Siyasi figürlerin karşılıklı ziyaretleri ile yumuşatılan zemin, ilerleyen dönemlerde askeri alana da yayıldı. 2001’de iki kez Türkiye’ye resmi ziyaret düzenleyen Suriye askeri delegasyonu, bölgede stratejik bir değişimin ilk adımını atmıştı. Türkiye ise daha önceki dönemde İsrail ağırlıklı bölgesel politikaları biraz olsun dengeye sokmaya başladığı izlenimi vermek ve iki taraf arasındaki güven inşasında etkisi olacağını dikkate alarak, ileriki yıllarda ortak askeri tatbikatların da gündeme gelebileceğini açıkladı. Böylece Öcalan’ın Suriye’den kovulmasının ardından geçen süre içinde Suriye-Türkiye ilişkileri hemen her alanda normale dönmeye başlamıştı.[vi]

(Devam edecek)


[i] Duran, Hasan, ‘Adana Protokolü Sonrası Türkiye-Suriye İlişkileri’, Ortadoğu Yıllığı 2011, s.508 

[ii]Serdar, İskender, Sosyal Araştırmalar ve Davranış Bilimleri Dergisi, dergipark.org.tr, s. 12 (E.T: 10.09.2022)

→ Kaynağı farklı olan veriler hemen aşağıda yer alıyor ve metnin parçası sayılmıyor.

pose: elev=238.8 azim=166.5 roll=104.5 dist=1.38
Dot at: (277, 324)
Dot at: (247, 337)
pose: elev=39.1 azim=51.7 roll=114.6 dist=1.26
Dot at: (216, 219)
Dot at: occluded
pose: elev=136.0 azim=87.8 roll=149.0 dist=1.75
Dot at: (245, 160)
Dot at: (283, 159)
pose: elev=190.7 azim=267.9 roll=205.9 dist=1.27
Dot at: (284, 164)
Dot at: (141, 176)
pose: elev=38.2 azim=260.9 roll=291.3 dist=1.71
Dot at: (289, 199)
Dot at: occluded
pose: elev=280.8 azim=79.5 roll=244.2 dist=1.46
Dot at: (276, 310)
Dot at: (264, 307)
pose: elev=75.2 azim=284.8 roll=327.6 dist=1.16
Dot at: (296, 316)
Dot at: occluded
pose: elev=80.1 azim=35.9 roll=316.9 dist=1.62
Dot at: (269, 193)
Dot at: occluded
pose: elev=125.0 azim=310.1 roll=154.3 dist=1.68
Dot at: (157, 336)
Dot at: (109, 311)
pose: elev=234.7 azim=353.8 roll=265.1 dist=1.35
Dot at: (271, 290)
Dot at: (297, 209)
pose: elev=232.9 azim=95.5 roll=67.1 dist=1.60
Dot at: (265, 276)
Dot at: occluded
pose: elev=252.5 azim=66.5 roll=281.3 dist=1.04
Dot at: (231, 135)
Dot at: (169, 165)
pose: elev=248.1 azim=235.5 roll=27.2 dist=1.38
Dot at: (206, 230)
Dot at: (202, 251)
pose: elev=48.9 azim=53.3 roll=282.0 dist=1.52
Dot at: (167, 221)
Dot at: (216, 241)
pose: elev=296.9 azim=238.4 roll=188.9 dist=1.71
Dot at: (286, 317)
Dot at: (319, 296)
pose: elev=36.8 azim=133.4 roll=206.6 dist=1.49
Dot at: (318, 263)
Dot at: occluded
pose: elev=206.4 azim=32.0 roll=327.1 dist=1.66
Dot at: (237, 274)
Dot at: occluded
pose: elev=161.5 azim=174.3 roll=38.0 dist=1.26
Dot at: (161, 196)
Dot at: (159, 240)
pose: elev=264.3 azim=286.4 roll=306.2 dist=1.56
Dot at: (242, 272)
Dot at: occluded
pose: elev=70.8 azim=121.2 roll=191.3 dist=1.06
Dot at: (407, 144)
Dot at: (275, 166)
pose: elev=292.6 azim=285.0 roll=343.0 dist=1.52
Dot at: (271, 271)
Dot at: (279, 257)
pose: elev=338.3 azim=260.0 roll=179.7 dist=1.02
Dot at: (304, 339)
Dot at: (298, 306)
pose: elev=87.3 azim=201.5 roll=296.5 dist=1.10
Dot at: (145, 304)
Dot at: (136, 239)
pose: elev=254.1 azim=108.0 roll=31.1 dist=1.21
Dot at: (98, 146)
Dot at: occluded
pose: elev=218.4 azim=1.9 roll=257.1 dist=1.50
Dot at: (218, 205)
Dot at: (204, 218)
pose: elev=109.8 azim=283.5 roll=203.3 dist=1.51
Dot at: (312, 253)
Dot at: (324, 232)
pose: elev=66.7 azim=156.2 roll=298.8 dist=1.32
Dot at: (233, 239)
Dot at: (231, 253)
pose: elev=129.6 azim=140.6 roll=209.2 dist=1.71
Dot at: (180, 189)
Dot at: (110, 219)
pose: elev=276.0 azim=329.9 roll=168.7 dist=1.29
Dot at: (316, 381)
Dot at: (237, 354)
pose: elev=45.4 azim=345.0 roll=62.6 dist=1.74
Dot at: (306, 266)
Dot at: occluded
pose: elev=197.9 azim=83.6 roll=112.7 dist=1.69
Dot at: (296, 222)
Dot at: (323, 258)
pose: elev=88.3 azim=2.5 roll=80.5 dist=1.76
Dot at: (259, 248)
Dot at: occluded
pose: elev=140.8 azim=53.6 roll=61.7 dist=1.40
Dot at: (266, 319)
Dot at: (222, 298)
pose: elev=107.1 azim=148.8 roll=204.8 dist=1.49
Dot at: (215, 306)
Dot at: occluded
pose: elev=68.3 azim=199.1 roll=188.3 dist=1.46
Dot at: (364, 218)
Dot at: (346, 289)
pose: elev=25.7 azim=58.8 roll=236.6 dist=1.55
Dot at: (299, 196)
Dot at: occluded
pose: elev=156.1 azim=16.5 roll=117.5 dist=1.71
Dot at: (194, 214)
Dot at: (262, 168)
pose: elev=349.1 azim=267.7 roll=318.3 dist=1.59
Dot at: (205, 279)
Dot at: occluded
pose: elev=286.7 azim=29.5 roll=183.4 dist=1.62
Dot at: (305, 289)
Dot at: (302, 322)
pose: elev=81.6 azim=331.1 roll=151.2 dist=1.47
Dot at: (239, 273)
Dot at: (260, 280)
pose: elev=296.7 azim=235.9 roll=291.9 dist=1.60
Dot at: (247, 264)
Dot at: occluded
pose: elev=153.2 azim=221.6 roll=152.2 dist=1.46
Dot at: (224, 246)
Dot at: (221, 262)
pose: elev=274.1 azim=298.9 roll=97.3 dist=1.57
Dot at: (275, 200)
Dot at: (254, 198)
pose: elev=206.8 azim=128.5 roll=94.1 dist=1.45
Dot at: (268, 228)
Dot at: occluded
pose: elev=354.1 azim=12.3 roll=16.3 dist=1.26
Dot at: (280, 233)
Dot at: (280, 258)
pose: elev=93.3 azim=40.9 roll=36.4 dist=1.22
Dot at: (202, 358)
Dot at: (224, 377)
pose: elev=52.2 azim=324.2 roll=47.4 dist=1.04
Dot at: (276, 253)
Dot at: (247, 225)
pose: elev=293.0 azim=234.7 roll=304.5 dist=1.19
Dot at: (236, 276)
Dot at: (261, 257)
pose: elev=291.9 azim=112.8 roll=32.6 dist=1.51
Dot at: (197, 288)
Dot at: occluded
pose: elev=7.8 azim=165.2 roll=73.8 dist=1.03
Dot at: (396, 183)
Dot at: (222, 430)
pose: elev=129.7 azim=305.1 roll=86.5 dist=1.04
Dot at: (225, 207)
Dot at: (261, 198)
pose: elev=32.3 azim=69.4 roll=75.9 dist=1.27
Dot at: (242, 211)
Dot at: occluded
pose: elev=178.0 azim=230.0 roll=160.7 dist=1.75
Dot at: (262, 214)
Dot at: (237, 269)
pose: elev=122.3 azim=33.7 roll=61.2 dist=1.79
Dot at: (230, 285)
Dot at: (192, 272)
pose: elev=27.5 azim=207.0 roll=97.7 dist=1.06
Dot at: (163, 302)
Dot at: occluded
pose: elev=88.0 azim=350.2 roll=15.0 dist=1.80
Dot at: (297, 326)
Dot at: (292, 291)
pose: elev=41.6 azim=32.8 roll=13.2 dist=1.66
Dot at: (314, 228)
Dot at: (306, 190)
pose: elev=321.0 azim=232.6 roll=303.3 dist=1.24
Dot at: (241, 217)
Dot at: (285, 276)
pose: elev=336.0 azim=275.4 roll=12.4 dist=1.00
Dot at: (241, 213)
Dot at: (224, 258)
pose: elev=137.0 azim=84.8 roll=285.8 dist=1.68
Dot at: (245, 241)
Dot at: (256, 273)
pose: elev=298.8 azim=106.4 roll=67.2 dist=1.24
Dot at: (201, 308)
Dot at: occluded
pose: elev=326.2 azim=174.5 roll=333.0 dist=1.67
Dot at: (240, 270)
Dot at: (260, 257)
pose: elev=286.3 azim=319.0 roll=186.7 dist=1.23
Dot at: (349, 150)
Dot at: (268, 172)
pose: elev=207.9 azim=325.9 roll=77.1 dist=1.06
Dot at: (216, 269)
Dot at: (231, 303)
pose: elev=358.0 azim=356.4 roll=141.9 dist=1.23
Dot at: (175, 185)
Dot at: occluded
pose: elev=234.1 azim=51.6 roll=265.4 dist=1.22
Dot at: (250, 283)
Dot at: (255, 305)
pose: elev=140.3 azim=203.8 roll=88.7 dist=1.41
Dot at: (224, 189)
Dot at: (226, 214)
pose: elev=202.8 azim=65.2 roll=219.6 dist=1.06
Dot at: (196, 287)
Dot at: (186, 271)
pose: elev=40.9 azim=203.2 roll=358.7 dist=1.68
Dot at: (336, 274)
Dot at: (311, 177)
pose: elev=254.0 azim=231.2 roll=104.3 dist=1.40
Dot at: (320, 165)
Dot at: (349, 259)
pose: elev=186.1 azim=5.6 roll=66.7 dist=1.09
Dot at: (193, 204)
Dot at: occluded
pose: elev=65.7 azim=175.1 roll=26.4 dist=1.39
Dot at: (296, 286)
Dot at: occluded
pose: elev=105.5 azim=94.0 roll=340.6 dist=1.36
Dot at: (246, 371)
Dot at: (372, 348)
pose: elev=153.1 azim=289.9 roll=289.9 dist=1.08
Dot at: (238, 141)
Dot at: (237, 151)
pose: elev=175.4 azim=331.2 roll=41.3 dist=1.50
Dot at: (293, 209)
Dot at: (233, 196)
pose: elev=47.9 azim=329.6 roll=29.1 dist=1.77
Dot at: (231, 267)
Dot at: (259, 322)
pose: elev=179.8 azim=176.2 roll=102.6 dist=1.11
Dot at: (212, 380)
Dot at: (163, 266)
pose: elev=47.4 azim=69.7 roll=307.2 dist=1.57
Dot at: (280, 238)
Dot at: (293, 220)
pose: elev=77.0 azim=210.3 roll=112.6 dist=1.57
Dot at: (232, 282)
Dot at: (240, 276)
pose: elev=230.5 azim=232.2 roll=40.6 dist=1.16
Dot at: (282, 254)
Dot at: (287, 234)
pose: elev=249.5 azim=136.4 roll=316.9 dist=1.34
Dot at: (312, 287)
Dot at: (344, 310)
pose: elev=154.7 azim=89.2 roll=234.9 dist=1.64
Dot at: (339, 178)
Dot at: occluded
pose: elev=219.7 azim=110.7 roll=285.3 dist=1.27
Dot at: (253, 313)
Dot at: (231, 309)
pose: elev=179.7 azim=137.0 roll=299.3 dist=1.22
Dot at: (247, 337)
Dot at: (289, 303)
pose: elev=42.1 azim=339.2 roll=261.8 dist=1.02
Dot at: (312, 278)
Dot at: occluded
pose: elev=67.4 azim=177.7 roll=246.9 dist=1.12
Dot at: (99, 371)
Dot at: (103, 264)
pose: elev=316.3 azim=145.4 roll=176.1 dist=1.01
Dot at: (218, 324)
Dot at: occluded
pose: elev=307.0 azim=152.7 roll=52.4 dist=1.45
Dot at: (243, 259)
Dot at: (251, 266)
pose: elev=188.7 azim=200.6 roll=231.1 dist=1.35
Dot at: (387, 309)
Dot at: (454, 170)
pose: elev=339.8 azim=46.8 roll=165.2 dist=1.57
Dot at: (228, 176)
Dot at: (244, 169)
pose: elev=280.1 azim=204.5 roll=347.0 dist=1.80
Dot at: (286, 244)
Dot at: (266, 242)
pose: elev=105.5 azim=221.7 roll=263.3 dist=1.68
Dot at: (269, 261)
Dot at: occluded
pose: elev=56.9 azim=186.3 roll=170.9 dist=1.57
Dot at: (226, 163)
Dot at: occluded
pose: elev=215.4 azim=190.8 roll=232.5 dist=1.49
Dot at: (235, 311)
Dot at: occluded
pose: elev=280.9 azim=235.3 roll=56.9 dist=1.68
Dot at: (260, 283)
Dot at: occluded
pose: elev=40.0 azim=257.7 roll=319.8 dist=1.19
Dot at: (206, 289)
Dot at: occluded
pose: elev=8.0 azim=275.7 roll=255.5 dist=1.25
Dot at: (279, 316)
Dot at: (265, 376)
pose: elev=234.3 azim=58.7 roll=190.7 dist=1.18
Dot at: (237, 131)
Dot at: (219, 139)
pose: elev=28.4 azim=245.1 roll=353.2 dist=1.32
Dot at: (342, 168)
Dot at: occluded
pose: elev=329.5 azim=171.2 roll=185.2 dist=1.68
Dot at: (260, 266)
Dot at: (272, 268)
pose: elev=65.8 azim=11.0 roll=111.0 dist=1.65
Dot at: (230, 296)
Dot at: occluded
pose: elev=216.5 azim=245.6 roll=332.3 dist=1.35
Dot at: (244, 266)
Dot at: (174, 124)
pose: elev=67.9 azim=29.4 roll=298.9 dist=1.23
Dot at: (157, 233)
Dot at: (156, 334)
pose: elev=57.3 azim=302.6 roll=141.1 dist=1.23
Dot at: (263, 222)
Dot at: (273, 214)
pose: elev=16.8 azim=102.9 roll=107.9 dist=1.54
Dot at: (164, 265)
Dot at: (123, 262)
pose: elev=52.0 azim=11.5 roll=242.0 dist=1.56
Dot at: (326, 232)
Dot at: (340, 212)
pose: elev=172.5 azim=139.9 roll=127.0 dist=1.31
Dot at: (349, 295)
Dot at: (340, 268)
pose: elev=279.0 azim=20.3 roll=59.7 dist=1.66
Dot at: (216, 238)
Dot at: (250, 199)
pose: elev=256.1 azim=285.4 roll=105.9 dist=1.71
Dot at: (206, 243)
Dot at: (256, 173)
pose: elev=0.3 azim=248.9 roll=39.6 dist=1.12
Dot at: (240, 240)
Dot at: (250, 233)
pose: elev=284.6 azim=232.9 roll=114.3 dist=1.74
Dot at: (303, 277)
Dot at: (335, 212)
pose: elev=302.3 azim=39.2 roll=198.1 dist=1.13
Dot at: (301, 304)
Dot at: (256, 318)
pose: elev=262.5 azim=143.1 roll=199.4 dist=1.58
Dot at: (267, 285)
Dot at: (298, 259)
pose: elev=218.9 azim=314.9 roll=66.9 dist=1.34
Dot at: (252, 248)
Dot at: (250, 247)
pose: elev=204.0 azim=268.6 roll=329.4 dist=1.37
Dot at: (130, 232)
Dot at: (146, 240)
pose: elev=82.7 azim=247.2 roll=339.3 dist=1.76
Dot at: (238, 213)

[iii] Salık, Nuri, ‘Beşar Esad Dönemi Suriye Dış Politikasında Pragmatizm ve Türkiye-Suriye İlişkilerinin Geleceği’ Ortadoğu Analiz/Kasım 2011, Cilt 2- Sayı 35

[iv] Arı, Tayyar, ‘Geçmişten Günümüze Ortadoğu: Siyaset, Savaş ve Diplomasi’, (2008) s. 638.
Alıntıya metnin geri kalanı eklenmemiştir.